17:38 25-11-2025

Bonde de Sóller em Maiorca: história, trajeto e por que ir agora

Descubra o bonde de Sóller em Maiorca: um trajeto centenário entre a cidade e o Porto de Sóller, por laranjais e montanhas. Dicas, história e por que ir agora.

By Isiwal/Wikimedia Commons/CC BY-SA 4.0, CC BY-SA 4.0, Link

No norte de Maiorca, entre laranjais e montanhas, um autêntico bonde histórico circula há mais de um século: a linha que liga a cidade de Soller ao seu porto. Entrou em serviço em 4 de outubro de 1913 e, de lá para cá, quase não mudou. O trajeto continua levando passageiros pelos mesmos trilhos, com pouco menos de cinco quilômetros.

Como começou

O bonde foi idealizado e projetado por um engenheiro chamado Pedro Garau. No início do século XX, ele se propôs a facilitar o transporte de cargas e passageiros entre Soller e seu porto marítimo. Naquela época, os trilhos levavam não só gente, mas também caixas de peixe e carvão e, em tempos de guerra, até projéteis e torpedos.

Que bonde é esse

A bitola é de pouco menos de um metro.

Funciona com eletricidade.

Segue em ritmo tranquilo, com velocidade máxima de 25 km/h.

Os carros continuam de madeira, como sempre foram. Alguns são sobreviventes de 1913. Depois, chegaram mais carros de Lisboa, adaptados às condições locais.

O que se vê pelo caminho

A viagem começa no centro de Soller. Primeiro, o bonde desliza por edifícios históricos; em seguida, se enfia entre laranjeiras e limoeiros, cruza uma ponte sobre um rio de montanha e, por fim, rola rumo ao mar, no Porto de Soller. Ao todo, são 17 paradas; dá para descer em qualquer uma e seguir a pé. É o tipo de percurso que convida a prestar atenção à paisagem, não ao relógio.

Quem anda nele hoje

Embora o bonde seja popular entre os visitantes, os moradores seguem contando com ele — para o trabalho, a escola e as idas ao mercado.

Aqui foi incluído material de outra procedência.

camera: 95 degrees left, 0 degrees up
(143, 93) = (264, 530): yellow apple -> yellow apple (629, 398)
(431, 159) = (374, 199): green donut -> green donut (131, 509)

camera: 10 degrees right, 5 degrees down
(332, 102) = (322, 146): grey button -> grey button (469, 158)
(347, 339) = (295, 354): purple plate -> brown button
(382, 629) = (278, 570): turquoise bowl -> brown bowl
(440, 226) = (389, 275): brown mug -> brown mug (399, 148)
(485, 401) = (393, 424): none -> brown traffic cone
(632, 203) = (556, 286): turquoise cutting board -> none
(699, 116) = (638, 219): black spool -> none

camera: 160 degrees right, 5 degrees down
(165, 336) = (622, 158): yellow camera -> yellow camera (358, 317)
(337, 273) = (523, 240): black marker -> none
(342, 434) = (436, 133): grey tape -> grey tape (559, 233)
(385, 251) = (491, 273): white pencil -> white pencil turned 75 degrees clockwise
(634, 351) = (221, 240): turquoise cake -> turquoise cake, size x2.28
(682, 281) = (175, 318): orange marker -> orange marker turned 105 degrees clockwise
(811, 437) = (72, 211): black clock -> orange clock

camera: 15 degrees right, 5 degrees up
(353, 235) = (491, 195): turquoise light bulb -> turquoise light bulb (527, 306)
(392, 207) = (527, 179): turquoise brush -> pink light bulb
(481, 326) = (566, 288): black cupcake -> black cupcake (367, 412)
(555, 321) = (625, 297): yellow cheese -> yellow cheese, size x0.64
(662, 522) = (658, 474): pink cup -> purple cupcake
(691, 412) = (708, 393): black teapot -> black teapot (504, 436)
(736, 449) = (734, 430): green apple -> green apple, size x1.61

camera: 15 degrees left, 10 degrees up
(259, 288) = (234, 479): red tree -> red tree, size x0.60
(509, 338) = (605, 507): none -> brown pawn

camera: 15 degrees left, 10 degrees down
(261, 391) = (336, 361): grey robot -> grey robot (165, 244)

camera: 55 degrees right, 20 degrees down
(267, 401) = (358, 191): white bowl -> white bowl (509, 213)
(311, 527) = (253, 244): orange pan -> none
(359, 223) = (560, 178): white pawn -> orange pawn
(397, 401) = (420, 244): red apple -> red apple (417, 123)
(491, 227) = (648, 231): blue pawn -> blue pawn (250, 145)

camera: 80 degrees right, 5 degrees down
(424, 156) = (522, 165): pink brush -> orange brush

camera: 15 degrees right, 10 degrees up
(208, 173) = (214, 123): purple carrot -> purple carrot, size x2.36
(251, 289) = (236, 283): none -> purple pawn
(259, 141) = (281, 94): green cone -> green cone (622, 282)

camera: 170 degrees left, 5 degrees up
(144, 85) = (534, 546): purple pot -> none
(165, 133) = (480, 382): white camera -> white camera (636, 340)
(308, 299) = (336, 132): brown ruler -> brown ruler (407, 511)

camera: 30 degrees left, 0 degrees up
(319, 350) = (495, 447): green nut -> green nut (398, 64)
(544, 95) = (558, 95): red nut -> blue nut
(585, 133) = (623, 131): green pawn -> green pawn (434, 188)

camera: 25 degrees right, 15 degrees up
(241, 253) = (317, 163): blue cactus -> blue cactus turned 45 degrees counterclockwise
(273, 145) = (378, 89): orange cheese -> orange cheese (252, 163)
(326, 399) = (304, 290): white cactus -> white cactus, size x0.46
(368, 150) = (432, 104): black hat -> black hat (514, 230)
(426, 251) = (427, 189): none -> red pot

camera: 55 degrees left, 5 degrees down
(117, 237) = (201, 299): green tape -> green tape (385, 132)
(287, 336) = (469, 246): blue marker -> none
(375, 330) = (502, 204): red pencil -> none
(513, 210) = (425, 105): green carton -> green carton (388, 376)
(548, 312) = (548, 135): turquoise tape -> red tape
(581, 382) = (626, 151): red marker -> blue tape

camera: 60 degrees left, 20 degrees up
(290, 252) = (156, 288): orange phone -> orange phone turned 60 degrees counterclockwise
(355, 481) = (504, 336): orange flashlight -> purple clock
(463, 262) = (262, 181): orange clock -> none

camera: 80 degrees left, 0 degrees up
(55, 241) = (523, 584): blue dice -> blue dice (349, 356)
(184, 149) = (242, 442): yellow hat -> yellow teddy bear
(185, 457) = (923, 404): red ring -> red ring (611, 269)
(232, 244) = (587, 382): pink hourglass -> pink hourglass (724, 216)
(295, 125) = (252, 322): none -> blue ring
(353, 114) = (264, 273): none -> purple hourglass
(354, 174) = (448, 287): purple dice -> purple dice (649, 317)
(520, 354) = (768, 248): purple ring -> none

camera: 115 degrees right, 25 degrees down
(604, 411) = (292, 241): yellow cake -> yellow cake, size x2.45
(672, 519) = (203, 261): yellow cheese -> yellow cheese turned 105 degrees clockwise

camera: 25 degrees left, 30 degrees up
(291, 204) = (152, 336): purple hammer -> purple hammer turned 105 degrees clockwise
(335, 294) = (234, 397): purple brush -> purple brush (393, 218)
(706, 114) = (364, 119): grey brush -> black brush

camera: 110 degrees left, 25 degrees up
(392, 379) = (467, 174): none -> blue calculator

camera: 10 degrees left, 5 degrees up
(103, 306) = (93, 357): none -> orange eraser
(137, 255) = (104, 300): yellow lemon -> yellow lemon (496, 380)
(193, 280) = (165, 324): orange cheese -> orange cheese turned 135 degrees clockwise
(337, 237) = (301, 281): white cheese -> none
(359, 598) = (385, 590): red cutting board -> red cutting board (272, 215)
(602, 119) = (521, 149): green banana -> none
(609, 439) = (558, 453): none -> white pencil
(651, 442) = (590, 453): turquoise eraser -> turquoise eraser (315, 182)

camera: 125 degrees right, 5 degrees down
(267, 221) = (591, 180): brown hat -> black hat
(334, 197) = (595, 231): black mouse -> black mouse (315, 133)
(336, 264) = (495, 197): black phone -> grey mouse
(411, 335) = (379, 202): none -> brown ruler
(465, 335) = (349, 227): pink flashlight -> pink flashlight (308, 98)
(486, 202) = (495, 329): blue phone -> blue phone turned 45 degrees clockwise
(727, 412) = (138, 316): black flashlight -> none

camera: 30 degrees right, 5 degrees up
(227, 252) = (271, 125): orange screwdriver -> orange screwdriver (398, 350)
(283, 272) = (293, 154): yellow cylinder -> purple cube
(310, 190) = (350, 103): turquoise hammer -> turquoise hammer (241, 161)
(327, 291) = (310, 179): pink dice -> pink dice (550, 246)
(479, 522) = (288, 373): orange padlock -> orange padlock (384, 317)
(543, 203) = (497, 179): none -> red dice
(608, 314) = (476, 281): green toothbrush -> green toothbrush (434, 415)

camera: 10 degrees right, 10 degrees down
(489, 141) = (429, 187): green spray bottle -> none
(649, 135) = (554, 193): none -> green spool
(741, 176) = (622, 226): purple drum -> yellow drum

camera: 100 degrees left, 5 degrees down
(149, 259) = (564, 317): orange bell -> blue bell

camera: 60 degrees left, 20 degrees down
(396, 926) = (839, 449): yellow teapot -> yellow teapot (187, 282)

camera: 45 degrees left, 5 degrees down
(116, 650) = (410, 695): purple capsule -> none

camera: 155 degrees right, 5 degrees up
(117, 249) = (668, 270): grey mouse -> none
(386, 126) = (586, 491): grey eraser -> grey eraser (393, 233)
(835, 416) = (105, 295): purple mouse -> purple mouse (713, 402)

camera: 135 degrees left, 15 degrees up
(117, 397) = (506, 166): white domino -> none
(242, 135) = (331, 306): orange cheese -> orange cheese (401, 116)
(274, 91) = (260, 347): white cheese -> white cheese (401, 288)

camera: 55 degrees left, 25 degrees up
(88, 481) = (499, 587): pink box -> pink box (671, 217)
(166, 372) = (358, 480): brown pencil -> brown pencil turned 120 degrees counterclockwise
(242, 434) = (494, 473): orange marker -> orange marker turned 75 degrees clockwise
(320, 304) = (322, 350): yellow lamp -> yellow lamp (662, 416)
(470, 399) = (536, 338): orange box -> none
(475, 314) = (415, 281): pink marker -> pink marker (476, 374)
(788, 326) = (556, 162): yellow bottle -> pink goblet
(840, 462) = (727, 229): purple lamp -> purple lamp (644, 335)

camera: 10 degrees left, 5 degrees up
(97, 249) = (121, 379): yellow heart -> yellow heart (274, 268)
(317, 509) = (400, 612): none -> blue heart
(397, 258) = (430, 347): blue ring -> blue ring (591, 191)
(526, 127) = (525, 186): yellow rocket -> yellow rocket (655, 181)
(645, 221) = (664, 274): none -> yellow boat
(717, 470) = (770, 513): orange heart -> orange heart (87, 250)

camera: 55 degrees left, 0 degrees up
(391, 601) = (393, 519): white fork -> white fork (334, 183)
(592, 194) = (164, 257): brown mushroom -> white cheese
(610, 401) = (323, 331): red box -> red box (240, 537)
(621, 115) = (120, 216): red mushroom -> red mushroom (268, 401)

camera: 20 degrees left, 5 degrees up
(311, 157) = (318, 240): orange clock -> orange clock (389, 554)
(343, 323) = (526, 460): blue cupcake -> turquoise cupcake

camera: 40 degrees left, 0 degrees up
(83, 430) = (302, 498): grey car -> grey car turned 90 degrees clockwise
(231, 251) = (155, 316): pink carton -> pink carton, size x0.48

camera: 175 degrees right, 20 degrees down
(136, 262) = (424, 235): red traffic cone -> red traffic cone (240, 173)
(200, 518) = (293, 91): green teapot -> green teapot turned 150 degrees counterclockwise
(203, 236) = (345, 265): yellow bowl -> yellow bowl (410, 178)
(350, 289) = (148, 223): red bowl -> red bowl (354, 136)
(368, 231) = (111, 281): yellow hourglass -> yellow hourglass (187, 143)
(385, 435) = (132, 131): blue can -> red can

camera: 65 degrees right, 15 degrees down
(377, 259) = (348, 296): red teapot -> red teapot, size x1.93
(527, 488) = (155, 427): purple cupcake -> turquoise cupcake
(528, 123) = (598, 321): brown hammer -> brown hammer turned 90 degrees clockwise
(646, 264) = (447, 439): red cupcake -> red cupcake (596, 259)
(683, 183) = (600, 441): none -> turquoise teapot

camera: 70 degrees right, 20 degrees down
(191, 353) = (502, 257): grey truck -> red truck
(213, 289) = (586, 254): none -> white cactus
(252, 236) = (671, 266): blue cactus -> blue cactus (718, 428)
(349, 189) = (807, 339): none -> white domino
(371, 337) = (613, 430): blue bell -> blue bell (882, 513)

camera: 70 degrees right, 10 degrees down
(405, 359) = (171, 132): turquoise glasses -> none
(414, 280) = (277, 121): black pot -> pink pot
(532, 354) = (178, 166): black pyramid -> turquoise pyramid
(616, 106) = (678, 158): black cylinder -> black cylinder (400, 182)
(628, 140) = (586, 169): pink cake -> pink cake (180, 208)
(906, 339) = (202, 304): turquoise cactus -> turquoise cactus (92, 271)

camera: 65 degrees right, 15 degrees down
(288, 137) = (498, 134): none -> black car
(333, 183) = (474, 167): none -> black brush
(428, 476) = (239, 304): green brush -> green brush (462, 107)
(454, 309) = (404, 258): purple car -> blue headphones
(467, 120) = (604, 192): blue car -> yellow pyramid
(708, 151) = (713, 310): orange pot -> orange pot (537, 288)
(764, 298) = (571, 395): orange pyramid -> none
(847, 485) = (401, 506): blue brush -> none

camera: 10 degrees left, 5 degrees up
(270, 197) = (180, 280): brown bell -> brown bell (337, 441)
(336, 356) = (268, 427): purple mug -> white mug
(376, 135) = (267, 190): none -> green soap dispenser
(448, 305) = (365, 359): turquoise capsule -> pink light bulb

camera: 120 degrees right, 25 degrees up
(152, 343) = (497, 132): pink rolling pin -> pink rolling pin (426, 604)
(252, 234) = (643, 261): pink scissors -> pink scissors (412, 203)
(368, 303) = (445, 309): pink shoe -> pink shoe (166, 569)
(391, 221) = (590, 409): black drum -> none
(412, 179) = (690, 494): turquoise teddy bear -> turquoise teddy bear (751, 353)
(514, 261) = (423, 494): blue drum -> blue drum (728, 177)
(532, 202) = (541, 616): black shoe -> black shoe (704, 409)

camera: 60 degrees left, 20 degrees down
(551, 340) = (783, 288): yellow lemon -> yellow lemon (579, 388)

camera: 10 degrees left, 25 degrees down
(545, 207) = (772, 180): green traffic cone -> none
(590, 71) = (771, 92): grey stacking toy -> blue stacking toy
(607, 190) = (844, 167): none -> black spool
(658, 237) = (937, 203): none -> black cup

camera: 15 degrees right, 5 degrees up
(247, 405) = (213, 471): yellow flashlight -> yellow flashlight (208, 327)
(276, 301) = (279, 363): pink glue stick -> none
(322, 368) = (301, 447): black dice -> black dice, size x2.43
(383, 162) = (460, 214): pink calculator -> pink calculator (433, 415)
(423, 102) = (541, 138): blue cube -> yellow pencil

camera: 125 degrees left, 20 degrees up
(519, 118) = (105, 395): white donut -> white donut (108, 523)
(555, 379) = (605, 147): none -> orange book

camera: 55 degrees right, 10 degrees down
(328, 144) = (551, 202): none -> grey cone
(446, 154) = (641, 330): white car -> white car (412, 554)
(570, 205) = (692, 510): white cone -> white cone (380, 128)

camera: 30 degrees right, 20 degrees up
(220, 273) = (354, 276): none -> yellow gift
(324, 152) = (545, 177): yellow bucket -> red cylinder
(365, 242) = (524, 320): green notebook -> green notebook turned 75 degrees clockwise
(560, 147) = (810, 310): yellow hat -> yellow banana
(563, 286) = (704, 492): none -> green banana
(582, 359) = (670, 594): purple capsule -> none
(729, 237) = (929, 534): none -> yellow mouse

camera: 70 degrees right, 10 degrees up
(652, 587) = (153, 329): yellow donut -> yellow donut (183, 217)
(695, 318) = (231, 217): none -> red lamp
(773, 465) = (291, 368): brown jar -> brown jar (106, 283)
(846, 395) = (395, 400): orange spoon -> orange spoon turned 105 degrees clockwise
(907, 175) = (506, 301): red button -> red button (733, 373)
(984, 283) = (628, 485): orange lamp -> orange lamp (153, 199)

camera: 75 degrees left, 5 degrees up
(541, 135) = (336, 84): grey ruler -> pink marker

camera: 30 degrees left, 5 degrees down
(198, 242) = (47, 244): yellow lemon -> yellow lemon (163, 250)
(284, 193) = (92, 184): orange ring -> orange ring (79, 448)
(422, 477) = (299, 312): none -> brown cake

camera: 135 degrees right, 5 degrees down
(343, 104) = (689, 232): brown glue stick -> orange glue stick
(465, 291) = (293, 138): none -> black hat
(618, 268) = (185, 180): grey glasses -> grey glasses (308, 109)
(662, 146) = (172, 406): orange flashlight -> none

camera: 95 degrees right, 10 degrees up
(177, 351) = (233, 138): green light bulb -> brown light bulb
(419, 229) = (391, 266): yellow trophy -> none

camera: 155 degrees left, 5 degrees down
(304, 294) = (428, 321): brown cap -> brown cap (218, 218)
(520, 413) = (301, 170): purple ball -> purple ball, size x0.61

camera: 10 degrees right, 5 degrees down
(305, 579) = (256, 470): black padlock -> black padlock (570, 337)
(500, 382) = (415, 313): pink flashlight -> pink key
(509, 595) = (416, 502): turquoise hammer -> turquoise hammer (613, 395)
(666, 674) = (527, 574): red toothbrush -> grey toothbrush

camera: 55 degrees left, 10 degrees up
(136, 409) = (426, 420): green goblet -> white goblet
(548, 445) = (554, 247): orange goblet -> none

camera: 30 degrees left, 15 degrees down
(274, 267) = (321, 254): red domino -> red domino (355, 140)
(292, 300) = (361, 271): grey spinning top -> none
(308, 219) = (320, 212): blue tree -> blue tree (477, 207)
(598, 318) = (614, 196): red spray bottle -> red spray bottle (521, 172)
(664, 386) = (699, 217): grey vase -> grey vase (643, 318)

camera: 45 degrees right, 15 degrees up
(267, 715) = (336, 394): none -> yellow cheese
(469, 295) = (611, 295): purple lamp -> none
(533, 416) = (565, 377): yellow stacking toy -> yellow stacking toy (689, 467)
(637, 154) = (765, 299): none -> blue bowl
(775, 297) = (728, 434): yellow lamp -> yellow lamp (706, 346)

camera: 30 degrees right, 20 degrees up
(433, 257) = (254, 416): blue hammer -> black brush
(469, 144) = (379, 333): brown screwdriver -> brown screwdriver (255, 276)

Circula todos os dias e não se rende a engarrafamentos, parte do seu encanto discreto.

Por que importa agora

Em 2025, as autoridades de Soller começaram a restringir o estacionamento para carros de aluguel, à medida que os moradores se cansavam do fluxo de turistas. Agora, os visitantes são incentivados a optar pelo transporte público — e o bonde voltou a ser especialmente útil. Ajuda a desafogar as ruas e, tão importante quanto, preserva a atmosfera antiga da ilha.

O que vem a seguir

Apesar da idade, o bonde de Soller não dá sinal de aposentadoria. Seus carros recebem manutenção regular, e novos são incorporados — também de época, trazidos de outros países. A linha tem tudo para ficar ainda mais procurada, especialmente se as restrições aos carros continuarem. Nada disso soa como nostalgia pela nostalgia: é uma escolha prática que combina com o lugar.

O essencial

O bonde de Soller é mais do que uma atração turística. É parte da vida cotidiana da ilha — um pedaço de história viva que se pode ver, tocar e embarcar. A viagem troca velocidade por personalidade: canto de pássaros no ar, cheiro de cítricos e um carro de madeira passando como se tivesse acabado de sair do início do século XX — e é aí, discretamente, que mora o encanto.